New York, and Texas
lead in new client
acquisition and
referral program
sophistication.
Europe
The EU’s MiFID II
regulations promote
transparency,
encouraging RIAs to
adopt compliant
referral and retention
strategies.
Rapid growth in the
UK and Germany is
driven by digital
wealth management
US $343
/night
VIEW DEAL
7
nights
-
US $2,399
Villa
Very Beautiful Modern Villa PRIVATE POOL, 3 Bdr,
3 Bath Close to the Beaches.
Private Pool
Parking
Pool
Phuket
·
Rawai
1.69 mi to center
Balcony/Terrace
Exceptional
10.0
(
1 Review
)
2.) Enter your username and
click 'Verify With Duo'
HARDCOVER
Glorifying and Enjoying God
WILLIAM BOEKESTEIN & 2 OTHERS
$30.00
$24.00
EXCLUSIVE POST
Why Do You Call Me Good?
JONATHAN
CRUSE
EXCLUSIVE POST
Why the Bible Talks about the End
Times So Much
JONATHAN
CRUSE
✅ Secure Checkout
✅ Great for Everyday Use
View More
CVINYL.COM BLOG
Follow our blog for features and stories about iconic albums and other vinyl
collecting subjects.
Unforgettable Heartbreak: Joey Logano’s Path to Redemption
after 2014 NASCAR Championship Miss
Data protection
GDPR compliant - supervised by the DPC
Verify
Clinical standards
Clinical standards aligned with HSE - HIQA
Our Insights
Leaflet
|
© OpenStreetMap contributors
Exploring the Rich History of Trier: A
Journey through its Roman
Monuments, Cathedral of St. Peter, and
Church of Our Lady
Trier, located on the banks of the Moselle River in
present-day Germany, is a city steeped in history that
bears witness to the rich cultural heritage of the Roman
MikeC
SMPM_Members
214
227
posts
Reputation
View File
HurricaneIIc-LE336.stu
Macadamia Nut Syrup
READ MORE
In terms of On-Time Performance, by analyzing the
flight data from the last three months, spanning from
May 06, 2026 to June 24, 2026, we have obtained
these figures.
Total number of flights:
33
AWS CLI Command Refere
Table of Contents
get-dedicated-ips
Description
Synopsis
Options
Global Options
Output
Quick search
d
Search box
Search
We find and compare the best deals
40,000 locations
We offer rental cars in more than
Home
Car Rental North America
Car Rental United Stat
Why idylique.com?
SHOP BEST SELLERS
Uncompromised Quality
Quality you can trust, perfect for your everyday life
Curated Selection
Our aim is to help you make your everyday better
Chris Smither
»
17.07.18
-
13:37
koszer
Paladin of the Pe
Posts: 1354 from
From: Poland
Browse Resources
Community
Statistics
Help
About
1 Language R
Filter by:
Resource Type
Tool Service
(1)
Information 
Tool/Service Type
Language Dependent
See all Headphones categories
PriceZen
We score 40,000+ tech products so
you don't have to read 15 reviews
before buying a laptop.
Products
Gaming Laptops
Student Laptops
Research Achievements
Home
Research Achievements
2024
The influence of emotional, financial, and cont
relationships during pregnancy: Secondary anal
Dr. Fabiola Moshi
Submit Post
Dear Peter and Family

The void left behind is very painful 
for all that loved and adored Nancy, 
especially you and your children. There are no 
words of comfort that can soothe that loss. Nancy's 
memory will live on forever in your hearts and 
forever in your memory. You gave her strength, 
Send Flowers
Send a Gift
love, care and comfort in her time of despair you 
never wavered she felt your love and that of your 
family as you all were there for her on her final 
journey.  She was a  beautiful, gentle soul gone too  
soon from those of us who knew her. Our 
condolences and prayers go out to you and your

———

• **What the task requires**
Write out all the entries again, swapping "Car Rental" for "Vehicle Hire" at every occurrence and keeping everything else the same.

• **Expected answer**
New York, and Texas
lead in new client
acquisition and
referral program
sophistication.
Europe
The EU’s MiFID II
regulations promote
transparency,
encouraging RIAs to
adopt compliant
referral and retention
strategies.
Rapid growth in the
UK and Germany is
driven by digital
wealth management
US $343
/night
VIEW DEAL
7
nights
-
US $2,399
Villa
Very Beautiful Modern Villa PRIVATE POOL, 3 Bdr,
3 Bath Close to the Beaches.
Private Pool
Parking
Pool
Phuket
·
Rawai
1.69 mi to center
Balcony/Terrace
Exceptional
10.0
(
1 Review
)
2.) Enter your username and
click 'Verify With Duo'
HARDCOVER
Glorifying and Enjoying God
WILLIAM BOEKESTEIN & 2 OTHERS
$30.00
$24.00
EXCLUSIVE POST
Why Do You Call Me Good?
JONATHAN
CRUSE
EXCLUSIVE POST
Why the Bible Talks about the End
Times So Much
JONATHAN
CRUSE
✅ Secure Checkout
✅ Great for Everyday Use
View More
CVINYL.COM BLOG
Follow our blog for features and stories about iconic albums and other vinyl
collecting subjects.
Unforgettable Heartbreak: Joey Logano’s Path to Redemption
after 2014 NASCAR Championship Miss
Data protection
GDPR compliant - supervised by the DPC
Verify
Clinical standards
Clinical standards aligned with HSE - HIQA
Our Insights
Leaflet
|
© OpenStreetMap contributors
Exploring the Rich History of Trier: A
Journey through its Roman
Monuments, Cathedral of St. Peter, and
Church of Our Lady
Trier, located on the banks of the Moselle River in
present-day Germany, is a city steeped in history that
bears witness to the rich cultural heritage of the Roman
MikeC
SMPM_Members
214
227
posts
Reputation
View File
HurricaneIIc-LE336.stu
Macadamia Nut Syrup
READ MORE
In terms of On-Time Performance, by analyzing the
flight data from the last three months, spanning from
May 06, 2026 to June 24, 2026, we have obtained
these figures.
Total number of flights:
33
AWS CLI Command Refere
Table of Contents
get-dedicated-ips
Description
Synopsis
Options
Global Options
Output
Quick search
d
Search box
Search
We find and compare the best deals
40,000 locations
We offer rental cars in more than
Home
Vehicle Hire North America
Vehicle Hire United Stat
Why idylique.com?
SHOP BEST SELLERS
Uncompromised Quality
Quality you can trust, perfect for your everyday life
Curated Selection
Our aim is to help you make your everyday better
Chris Smither
»
17.07.18
-
13:37
koszer
Paladin of the Pe
Posts: 1354 from
From: Poland
Browse Resources
Community
Statistics
Help
About
1 Language R
Filter by:
Resource Type
Tool Service
(1)
Information 
Tool/Service Type
Language Dependent
See all Headphones categories
PriceZen
We score 40,000+ tech products so
you don't have to read 15 reviews
before buying a laptop.
Products
Gaming Laptops
Student Laptops
Research Achievements
Home
Research Achievements
2024
The influence of emotional, financial, and cont
relationships during pregnancy: Secondary anal
Dr. Fabiola Moshi
Submit Post
Dear Peter and Family

The void left behind is very painful 
for all that loved and adored Nancy, 
especially you and your children. There are no 
words of comfort that can soothe that loss. Nancy's 
memory will live on forever in your hearts and 
forever in your memory. You gave her strength, 
Send Flowers
Send a Gift
love, care and comfort in her time of despair you 
never wavered she felt your love and that of your 
family as you all were there for her on her final 
journey.  She was a  beautiful, gentle soul gone too  
soon from those of us who knew her. Our 
condolences and prayers go out to you and your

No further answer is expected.